Fullonica de Stephanus

La Fullonica di Stephanus se trouve le long de la via dell’Abbondanza, dans la Regio I, Insula 6,7: cette ancienne blanchisserie romaine témoigne d’un tournant important dans l’histoire urbaine de Pompéi.  Construite après le tremblement de terre de 62 apr. J.-C. à partir d’une maison existante, elle fut spécialement aménagée pour le lavage, le foulage, l’essorage et le séchage des tissus: au rez‑de‑chaussée, de vastes cuves en maçonnerie recueillaient l’eau du système hydraulique urbain pour le rinçage, tandis qu’au fond, trois bassins successifs et cinq « bacini pestatoi » servaient à fouler les étoffes à pied dans un mélange d’eau et de substances alcalines.  Un escalier conduisait à une terrasse au‑dessus de l’atrium, le seul atrium à toit plat conservé à Pompéi, qui servait à l’étendage et au blanchiment des textiles. 

La façade large, donnant sur la via principale, et les inscriptions électorales extérieures indiquant le nom « Stephanus » attestent l’importance publique de l’activité.  L’organisation intérieure montre comment cette fullonica mêlait une fonction industrielle (blanchisserie‑tinturerie) à une dimension urbaine, commerciale et domestique. Parmi les éléments remarquables figurent les murs décorés dans le quatrième style pompéien : zoccolatura noire, panneaux rouges et partie supérieure blanche, illustrés de motifs d’animaux, oiseau, cygnes, panthères – signe d’un souci esthétique même dans un atelier. 
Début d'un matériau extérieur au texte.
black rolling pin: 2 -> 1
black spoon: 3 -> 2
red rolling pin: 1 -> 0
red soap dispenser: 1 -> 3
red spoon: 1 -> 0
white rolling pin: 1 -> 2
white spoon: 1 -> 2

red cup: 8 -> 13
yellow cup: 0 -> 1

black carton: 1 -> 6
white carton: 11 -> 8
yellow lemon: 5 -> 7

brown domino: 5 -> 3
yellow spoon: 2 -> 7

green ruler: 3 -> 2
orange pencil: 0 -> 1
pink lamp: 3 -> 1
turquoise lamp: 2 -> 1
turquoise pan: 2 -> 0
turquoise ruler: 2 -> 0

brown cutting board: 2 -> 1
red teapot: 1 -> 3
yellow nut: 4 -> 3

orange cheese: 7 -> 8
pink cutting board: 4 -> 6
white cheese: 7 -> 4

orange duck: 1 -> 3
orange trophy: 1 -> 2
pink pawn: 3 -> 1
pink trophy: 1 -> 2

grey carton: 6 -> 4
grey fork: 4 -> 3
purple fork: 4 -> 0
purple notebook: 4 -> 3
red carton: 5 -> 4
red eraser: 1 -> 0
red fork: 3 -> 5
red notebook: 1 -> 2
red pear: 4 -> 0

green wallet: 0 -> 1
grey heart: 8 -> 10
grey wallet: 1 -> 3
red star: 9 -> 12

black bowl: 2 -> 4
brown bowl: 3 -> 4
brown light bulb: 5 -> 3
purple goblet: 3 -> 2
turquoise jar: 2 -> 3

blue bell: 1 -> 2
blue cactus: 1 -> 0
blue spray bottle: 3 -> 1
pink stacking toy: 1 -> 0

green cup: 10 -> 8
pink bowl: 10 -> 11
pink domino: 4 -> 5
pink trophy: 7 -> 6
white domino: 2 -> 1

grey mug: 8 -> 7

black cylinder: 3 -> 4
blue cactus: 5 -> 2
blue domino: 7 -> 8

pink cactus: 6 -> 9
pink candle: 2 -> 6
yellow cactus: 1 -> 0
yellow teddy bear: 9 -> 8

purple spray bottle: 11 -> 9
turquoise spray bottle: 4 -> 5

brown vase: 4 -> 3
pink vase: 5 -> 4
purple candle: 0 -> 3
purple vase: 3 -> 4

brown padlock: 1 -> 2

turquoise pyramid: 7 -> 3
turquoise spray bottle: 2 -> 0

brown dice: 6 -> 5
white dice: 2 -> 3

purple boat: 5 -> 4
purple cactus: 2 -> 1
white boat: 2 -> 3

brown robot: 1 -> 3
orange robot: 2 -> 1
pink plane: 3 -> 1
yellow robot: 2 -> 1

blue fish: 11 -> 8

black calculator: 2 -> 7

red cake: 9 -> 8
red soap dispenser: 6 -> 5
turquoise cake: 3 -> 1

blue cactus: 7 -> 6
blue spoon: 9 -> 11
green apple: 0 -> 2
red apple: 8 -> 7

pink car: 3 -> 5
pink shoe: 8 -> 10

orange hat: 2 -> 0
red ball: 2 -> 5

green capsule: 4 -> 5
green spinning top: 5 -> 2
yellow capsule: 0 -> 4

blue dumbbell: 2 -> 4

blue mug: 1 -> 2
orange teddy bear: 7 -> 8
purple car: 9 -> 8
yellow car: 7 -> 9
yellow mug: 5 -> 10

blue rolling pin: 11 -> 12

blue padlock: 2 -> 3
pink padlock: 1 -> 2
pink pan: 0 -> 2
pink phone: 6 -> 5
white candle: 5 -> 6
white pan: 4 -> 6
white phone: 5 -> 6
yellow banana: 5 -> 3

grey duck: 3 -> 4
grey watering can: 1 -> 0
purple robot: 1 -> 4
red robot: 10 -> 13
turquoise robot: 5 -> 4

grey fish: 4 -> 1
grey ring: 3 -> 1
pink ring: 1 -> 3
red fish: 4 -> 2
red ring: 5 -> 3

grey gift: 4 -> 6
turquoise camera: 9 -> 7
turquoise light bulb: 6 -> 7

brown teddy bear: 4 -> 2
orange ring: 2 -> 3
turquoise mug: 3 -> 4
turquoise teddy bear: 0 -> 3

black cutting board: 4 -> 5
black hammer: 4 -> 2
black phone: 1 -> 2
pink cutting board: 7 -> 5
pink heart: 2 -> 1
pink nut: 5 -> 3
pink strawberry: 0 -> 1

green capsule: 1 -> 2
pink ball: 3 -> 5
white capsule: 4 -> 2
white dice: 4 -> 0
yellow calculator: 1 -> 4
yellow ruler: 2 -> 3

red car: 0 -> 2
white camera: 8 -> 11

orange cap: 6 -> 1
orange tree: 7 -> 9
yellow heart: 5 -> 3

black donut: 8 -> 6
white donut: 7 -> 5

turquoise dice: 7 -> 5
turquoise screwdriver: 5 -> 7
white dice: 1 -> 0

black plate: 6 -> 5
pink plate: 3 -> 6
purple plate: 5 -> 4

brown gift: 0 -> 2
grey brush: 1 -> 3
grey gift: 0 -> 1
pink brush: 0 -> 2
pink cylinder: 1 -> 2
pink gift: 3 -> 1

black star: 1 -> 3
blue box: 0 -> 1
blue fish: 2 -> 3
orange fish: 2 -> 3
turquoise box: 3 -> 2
Le schéma de fonctionnement est fascinant: les étoffes étaient d’abord foulées à pied dans les bassins imprégnés d’urine humaine ou animale (la plus prisée venant du dromadaire) pour éliminer la graisse et les impuretés.  Puis, elles étaient lavées en cascade dans des bassins communicants, égouttées, brossées ou foulées avec des argiles spéciales, soufrées pour les tissus clairs, puis finalement pressées dans une machine à vis (torcular) avant d’être remises au client. La découverte d’un squelette tenant près de 1 090 sesterces près de l’entrée soulève l’hypothèse du propriétaire surpris par l’éruption alors qu’il tentait de sécuriser le produit de la journée. 

La Fullonica de Stephanus permet de comprendre que l’artisanat textile occupait une place centrale dans l’économie de Pompéi: à l’époque, il y avait au moins treize fulloniche dans la cité, mais celle de Stephanus reste la mieux documentée et la plus complète.  Pour la visiter de façon optimale, arrivez tôt le matin ou en fin d’après‑midi afin de profiter d’une lumière plus douce sur les bassins et d’éviter la foule. Munissez‑vous de chaussures fermées : les sols anciens sont parfois inégaux.